What is the Phase Shift of a Sine Function?
What is the pahse shift of a sine function? An interactive tutorial using an html 5 applet to investigate the phase shift of a sine functionof the form
\[ f(x) = a \sin(bx + c) \]
where \( a \), \( b \) and \( c \) are real numbers and \(a \) not equal to zero, is presented.
Interactive Tutorial
- Press the button 'draw' on the left panel below. Two graphs are shown: a red one corresponding to the function \( h(x) = a \sin(bx) \) and a blue one corresponding to the function \( f(x) = a \sin(bx + c) \).

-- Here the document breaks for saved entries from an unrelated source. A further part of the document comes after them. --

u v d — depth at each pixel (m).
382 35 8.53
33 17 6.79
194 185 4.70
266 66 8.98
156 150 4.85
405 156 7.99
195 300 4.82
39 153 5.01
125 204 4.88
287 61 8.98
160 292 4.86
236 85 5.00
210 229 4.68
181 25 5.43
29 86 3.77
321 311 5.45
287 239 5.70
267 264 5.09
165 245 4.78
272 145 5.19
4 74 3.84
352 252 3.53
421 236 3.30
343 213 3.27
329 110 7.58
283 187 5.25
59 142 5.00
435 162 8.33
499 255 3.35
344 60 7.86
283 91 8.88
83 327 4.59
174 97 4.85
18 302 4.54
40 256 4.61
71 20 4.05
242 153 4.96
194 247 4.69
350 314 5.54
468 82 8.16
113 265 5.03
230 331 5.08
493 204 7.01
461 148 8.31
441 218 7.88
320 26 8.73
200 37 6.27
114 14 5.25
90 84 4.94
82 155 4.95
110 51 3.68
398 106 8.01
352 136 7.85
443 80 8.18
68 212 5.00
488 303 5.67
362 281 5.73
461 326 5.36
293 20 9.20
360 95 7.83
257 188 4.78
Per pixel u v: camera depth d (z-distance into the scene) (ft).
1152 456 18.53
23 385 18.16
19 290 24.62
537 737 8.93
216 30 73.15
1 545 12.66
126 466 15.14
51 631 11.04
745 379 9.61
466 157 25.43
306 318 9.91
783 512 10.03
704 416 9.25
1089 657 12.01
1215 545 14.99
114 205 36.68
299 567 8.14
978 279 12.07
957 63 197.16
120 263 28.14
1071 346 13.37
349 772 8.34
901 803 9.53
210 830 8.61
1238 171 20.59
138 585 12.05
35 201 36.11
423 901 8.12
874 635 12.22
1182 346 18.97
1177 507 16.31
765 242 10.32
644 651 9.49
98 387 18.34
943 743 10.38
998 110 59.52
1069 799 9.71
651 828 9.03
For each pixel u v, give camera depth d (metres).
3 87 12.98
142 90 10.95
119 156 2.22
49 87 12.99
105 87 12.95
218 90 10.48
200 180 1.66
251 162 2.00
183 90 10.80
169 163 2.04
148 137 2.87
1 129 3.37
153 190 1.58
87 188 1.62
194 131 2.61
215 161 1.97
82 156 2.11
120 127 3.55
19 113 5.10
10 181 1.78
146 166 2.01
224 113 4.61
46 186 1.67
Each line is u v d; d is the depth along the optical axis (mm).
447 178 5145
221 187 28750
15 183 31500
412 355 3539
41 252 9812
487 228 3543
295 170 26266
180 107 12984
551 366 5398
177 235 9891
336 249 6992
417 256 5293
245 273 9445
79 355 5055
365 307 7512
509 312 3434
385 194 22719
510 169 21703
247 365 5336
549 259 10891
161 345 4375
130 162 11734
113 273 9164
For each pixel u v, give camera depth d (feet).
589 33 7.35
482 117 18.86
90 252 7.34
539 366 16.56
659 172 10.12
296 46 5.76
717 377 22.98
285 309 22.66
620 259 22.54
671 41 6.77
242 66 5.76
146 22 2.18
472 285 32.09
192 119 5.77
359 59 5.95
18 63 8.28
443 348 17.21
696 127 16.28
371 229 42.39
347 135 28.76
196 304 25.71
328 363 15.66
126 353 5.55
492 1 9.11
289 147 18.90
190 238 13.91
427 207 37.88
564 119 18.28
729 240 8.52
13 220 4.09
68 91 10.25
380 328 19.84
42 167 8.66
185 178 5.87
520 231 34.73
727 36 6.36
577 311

The function \( h(x) = a \sin(bx) \) has no shift and is the graph of reference.
- Use the slider to change the value of \( c \) by small steps of 0.1 (you may also enter values in the box for \( c \)), starting from \( c = 0 \) value of \( c \) for which the two graphs are the same. Only the blue graph is shifted to the left or to the right depending whether \( c \) is positive or negative.
- Keep \( a = 2 \) and \( b = 1 \) (for easy calculations) and change \( c \) using the slider or entering values in the box for parameter \( c \) then press the button 'draw'. Verify that the measure of the shift is equal to \[ -\frac{c}{b} \] and that shift is to the left for \( -\frac{c}{b} < 0 \) and that shift is to the right for \( -\frac{c}{b} > 0 \).
- Keep \( a = 2 \) and \( b = 2 \) (for easy calculations again) and change \( c \) then press the button 'draw'. Verify that the measure of the shift is equal to \[ -\frac{c}{b} \] and that shift is to the left for \( -\frac{c}{b} < 0 \) and that shift is to the right for \( -\frac{c}{b} > 0 \).